#### Passage ####
The bottom line is that LAST_INSERT_ID() isn't guaranteed to be unchanged by
an INSERT IGNORE that doesn't insert anything, so you have to do something
else.

You need to test that a row was, in fact, inserted by the first INSERT
IGNORE and, if not, do not execute the second INSERT.

If that's difficult, and you really want to use just SQL statements, you
could have the second insert test that there is a row in the first table
with id=LAST_INSERT_ID(), perhaps using INSERT ... SELECT.  I'd worry,
however, that you don't really have a guarantee of the value of
LAST_INSERT_ID().


Here's what's probably happening.  (I haven't looked at the internals, but
it's a close enough model.)  On the second time you do the first INSERT
IGNORE,
 - It reserves id 129 and remembers that as the last insert id
 - It does the INSERT
 - The insert fails, but the error is ignored
However, the last insert id remains 129.  (You have inserted zero records,
the first of which has a key of 129.)

All you are guaranteed is that
    (a) right after you insert something, and before you try to insert
anything else, LAST_INSERT_ID() returns the first id inserted by that INSERT
statement, if any.
    (b) for any thread, the id's increase
    (c) no two threads ever get the same id
However, LAST_INSERT_ID() is not quite transactional, even if you are using
transactional tables.  Once an id has been reserved, it's never given back,
even if the SQL statement is rolled back--so you can get gaps.  The reason
for this is so that two threads can independently insert records with an
auto_increment key without either one having to wait for the other.  This
can make a substantial difference to the concurrency of transactions.

HTH

Bill

--------- original message follows ----------

Date: Thu, 22 Jul 2004 22:56:12 -0700
Subject: Last insert id problem/bug
From: Scott Haneda <lists@stripped>

I am not sure this is just how it is, my issue, or a bug, I searched the
bugs database, but don't really know what to call this in order to properly
look up the info:

MySQL 4.0.18-standard

CREATE TABLE `addresses` (
  `id` int(11) NOT NULL auto_increment,
  `user_id` int(11) NOT NULL default '0',
  `first_name` varchar(48) NOT NULL default '',
  `last_name` varchar(48) NOT NULL default '',
  `email_address` varchar(48) NOT NULL default '',
  `updated` timestamp(14) NOT NULL,
  `added` timestamp(14) NOT NULL default '00000000000000',
  PRIMARY KEY  (`id`),
  UNIQUE KEY `emailuid` (`email_address`,`user_id`)
#### Data extract ####
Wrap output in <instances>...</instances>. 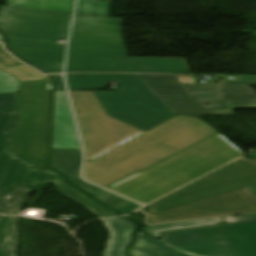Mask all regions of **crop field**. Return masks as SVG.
I'll return each instance as SVG.
<instances>
[{
  "instance_id": "22f410ed",
  "label": "crop field",
  "mask_w": 256,
  "mask_h": 256,
  "mask_svg": "<svg viewBox=\"0 0 256 256\" xmlns=\"http://www.w3.org/2000/svg\"><path fill=\"white\" fill-rule=\"evenodd\" d=\"M81 163V150H51L50 166L65 174L70 182L78 185L91 195L103 190L81 180Z\"/></svg>"
},
{
  "instance_id": "34b2d1b8",
  "label": "crop field",
  "mask_w": 256,
  "mask_h": 256,
  "mask_svg": "<svg viewBox=\"0 0 256 256\" xmlns=\"http://www.w3.org/2000/svg\"><path fill=\"white\" fill-rule=\"evenodd\" d=\"M122 19L76 14L66 72L190 73L185 59L125 57Z\"/></svg>"
},
{
  "instance_id": "5142ce71",
  "label": "crop field",
  "mask_w": 256,
  "mask_h": 256,
  "mask_svg": "<svg viewBox=\"0 0 256 256\" xmlns=\"http://www.w3.org/2000/svg\"><path fill=\"white\" fill-rule=\"evenodd\" d=\"M75 0H7L8 6L59 12H73Z\"/></svg>"
},
{
  "instance_id": "28ad6ade",
  "label": "crop field",
  "mask_w": 256,
  "mask_h": 256,
  "mask_svg": "<svg viewBox=\"0 0 256 256\" xmlns=\"http://www.w3.org/2000/svg\"><path fill=\"white\" fill-rule=\"evenodd\" d=\"M254 183L256 163L243 158L151 204L149 211L158 212Z\"/></svg>"
},
{
  "instance_id": "412701ff",
  "label": "crop field",
  "mask_w": 256,
  "mask_h": 256,
  "mask_svg": "<svg viewBox=\"0 0 256 256\" xmlns=\"http://www.w3.org/2000/svg\"><path fill=\"white\" fill-rule=\"evenodd\" d=\"M242 154L218 134L108 189L146 205Z\"/></svg>"
},
{
  "instance_id": "e52e79f7",
  "label": "crop field",
  "mask_w": 256,
  "mask_h": 256,
  "mask_svg": "<svg viewBox=\"0 0 256 256\" xmlns=\"http://www.w3.org/2000/svg\"><path fill=\"white\" fill-rule=\"evenodd\" d=\"M138 75L176 115L234 114L232 109L256 108V93L249 87L256 85V76L236 77L239 81H220L219 85L191 86L181 84L176 75Z\"/></svg>"
},
{
  "instance_id": "733c2abd",
  "label": "crop field",
  "mask_w": 256,
  "mask_h": 256,
  "mask_svg": "<svg viewBox=\"0 0 256 256\" xmlns=\"http://www.w3.org/2000/svg\"><path fill=\"white\" fill-rule=\"evenodd\" d=\"M110 1L78 0L76 13L108 17Z\"/></svg>"
},
{
  "instance_id": "730fd06b",
  "label": "crop field",
  "mask_w": 256,
  "mask_h": 256,
  "mask_svg": "<svg viewBox=\"0 0 256 256\" xmlns=\"http://www.w3.org/2000/svg\"><path fill=\"white\" fill-rule=\"evenodd\" d=\"M129 218H131V219H134V218H141V217H135V216H133V215H130V216H128Z\"/></svg>"
},
{
  "instance_id": "dafd665d",
  "label": "crop field",
  "mask_w": 256,
  "mask_h": 256,
  "mask_svg": "<svg viewBox=\"0 0 256 256\" xmlns=\"http://www.w3.org/2000/svg\"><path fill=\"white\" fill-rule=\"evenodd\" d=\"M223 218L227 222L256 220V213L255 214H245V215H241V216H229V217H223Z\"/></svg>"
},
{
  "instance_id": "a9b5d70f",
  "label": "crop field",
  "mask_w": 256,
  "mask_h": 256,
  "mask_svg": "<svg viewBox=\"0 0 256 256\" xmlns=\"http://www.w3.org/2000/svg\"><path fill=\"white\" fill-rule=\"evenodd\" d=\"M256 205V185L241 189Z\"/></svg>"
},
{
  "instance_id": "214f88e0",
  "label": "crop field",
  "mask_w": 256,
  "mask_h": 256,
  "mask_svg": "<svg viewBox=\"0 0 256 256\" xmlns=\"http://www.w3.org/2000/svg\"><path fill=\"white\" fill-rule=\"evenodd\" d=\"M17 96L15 93L0 94V108H15Z\"/></svg>"
},
{
  "instance_id": "d1516ede",
  "label": "crop field",
  "mask_w": 256,
  "mask_h": 256,
  "mask_svg": "<svg viewBox=\"0 0 256 256\" xmlns=\"http://www.w3.org/2000/svg\"><path fill=\"white\" fill-rule=\"evenodd\" d=\"M65 92H54L51 149H81Z\"/></svg>"
},
{
  "instance_id": "bc2a9ffb",
  "label": "crop field",
  "mask_w": 256,
  "mask_h": 256,
  "mask_svg": "<svg viewBox=\"0 0 256 256\" xmlns=\"http://www.w3.org/2000/svg\"><path fill=\"white\" fill-rule=\"evenodd\" d=\"M21 82L15 77L0 71V93L18 92Z\"/></svg>"
},
{
  "instance_id": "92a150f3",
  "label": "crop field",
  "mask_w": 256,
  "mask_h": 256,
  "mask_svg": "<svg viewBox=\"0 0 256 256\" xmlns=\"http://www.w3.org/2000/svg\"><path fill=\"white\" fill-rule=\"evenodd\" d=\"M0 62L5 64L6 66H18L21 65L16 59L10 56L7 52L2 49V45L0 44Z\"/></svg>"
},
{
  "instance_id": "d9b57169",
  "label": "crop field",
  "mask_w": 256,
  "mask_h": 256,
  "mask_svg": "<svg viewBox=\"0 0 256 256\" xmlns=\"http://www.w3.org/2000/svg\"><path fill=\"white\" fill-rule=\"evenodd\" d=\"M218 223H223V222L220 218H213V219L197 220V221L174 223V224L147 226V227L141 228V231L157 239H160L161 232L163 231L182 229V228H188V227L206 225V224H218Z\"/></svg>"
},
{
  "instance_id": "ac0d7876",
  "label": "crop field",
  "mask_w": 256,
  "mask_h": 256,
  "mask_svg": "<svg viewBox=\"0 0 256 256\" xmlns=\"http://www.w3.org/2000/svg\"><path fill=\"white\" fill-rule=\"evenodd\" d=\"M215 134L201 119L176 116L91 160L84 177L107 188Z\"/></svg>"
},
{
  "instance_id": "4a817a6b",
  "label": "crop field",
  "mask_w": 256,
  "mask_h": 256,
  "mask_svg": "<svg viewBox=\"0 0 256 256\" xmlns=\"http://www.w3.org/2000/svg\"><path fill=\"white\" fill-rule=\"evenodd\" d=\"M97 199L101 200L102 202L106 203L107 205L111 206L114 210H117L129 203L130 201L115 195L111 192H108L106 190H103L95 195H93Z\"/></svg>"
},
{
  "instance_id": "f4fd0767",
  "label": "crop field",
  "mask_w": 256,
  "mask_h": 256,
  "mask_svg": "<svg viewBox=\"0 0 256 256\" xmlns=\"http://www.w3.org/2000/svg\"><path fill=\"white\" fill-rule=\"evenodd\" d=\"M72 15L5 8L0 9V29L20 58L48 72L62 73Z\"/></svg>"
},
{
  "instance_id": "eef30255",
  "label": "crop field",
  "mask_w": 256,
  "mask_h": 256,
  "mask_svg": "<svg viewBox=\"0 0 256 256\" xmlns=\"http://www.w3.org/2000/svg\"><path fill=\"white\" fill-rule=\"evenodd\" d=\"M0 41L4 42V39H3V37L1 36V34H0Z\"/></svg>"
},
{
  "instance_id": "00972430",
  "label": "crop field",
  "mask_w": 256,
  "mask_h": 256,
  "mask_svg": "<svg viewBox=\"0 0 256 256\" xmlns=\"http://www.w3.org/2000/svg\"><path fill=\"white\" fill-rule=\"evenodd\" d=\"M54 78V91H65L62 75H51Z\"/></svg>"
},
{
  "instance_id": "5a996713",
  "label": "crop field",
  "mask_w": 256,
  "mask_h": 256,
  "mask_svg": "<svg viewBox=\"0 0 256 256\" xmlns=\"http://www.w3.org/2000/svg\"><path fill=\"white\" fill-rule=\"evenodd\" d=\"M50 80L23 83L18 109L20 116L14 136L19 155L36 167H46Z\"/></svg>"
},
{
  "instance_id": "3316defc",
  "label": "crop field",
  "mask_w": 256,
  "mask_h": 256,
  "mask_svg": "<svg viewBox=\"0 0 256 256\" xmlns=\"http://www.w3.org/2000/svg\"><path fill=\"white\" fill-rule=\"evenodd\" d=\"M89 161L144 133L108 116L93 92H70Z\"/></svg>"
},
{
  "instance_id": "4177f3b9",
  "label": "crop field",
  "mask_w": 256,
  "mask_h": 256,
  "mask_svg": "<svg viewBox=\"0 0 256 256\" xmlns=\"http://www.w3.org/2000/svg\"><path fill=\"white\" fill-rule=\"evenodd\" d=\"M139 207H141V206L133 202L117 211L120 212L121 214H126V213L133 212L134 210L138 209Z\"/></svg>"
},
{
  "instance_id": "cbeb9de0",
  "label": "crop field",
  "mask_w": 256,
  "mask_h": 256,
  "mask_svg": "<svg viewBox=\"0 0 256 256\" xmlns=\"http://www.w3.org/2000/svg\"><path fill=\"white\" fill-rule=\"evenodd\" d=\"M111 236L103 256H125L126 247L132 242L137 225L123 218L103 221Z\"/></svg>"
},
{
  "instance_id": "d8731c3e",
  "label": "crop field",
  "mask_w": 256,
  "mask_h": 256,
  "mask_svg": "<svg viewBox=\"0 0 256 256\" xmlns=\"http://www.w3.org/2000/svg\"><path fill=\"white\" fill-rule=\"evenodd\" d=\"M70 90L99 89L117 80L121 91L95 92L110 115L145 131L175 116L138 76L132 74H66Z\"/></svg>"
},
{
  "instance_id": "8a807250",
  "label": "crop field",
  "mask_w": 256,
  "mask_h": 256,
  "mask_svg": "<svg viewBox=\"0 0 256 256\" xmlns=\"http://www.w3.org/2000/svg\"><path fill=\"white\" fill-rule=\"evenodd\" d=\"M17 117V110H0V214L19 215V207L34 187L16 190L15 194L3 192L55 183L60 193L79 202L100 218L118 216L70 184H59L66 182L62 175L50 168L36 169L29 159L14 155L11 139ZM19 218L0 216V256H14L17 241L16 224Z\"/></svg>"
},
{
  "instance_id": "dd49c442",
  "label": "crop field",
  "mask_w": 256,
  "mask_h": 256,
  "mask_svg": "<svg viewBox=\"0 0 256 256\" xmlns=\"http://www.w3.org/2000/svg\"><path fill=\"white\" fill-rule=\"evenodd\" d=\"M131 256H256V222L164 233L155 241L140 233Z\"/></svg>"
}]
</instances>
####
> Task: Could you output everything from "If that's difficult, and" down to "LAST_INSERT_ID()." in the LAST_INSERT_ID() reply, word for word? The items come from a separate source, not from the mailing-list reply about LAST_INSERT_ID().

> Correct output:
If that's difficult, and you really want to use just SQL statements, you
could have the second insert test that there is a row in the first table
with id=LAST_INSERT_ID(), perhaps using INSERT ... SELECT.  I'd worry,
however, that you don't really have a guarantee of the value of
LAST_INSERT_ID().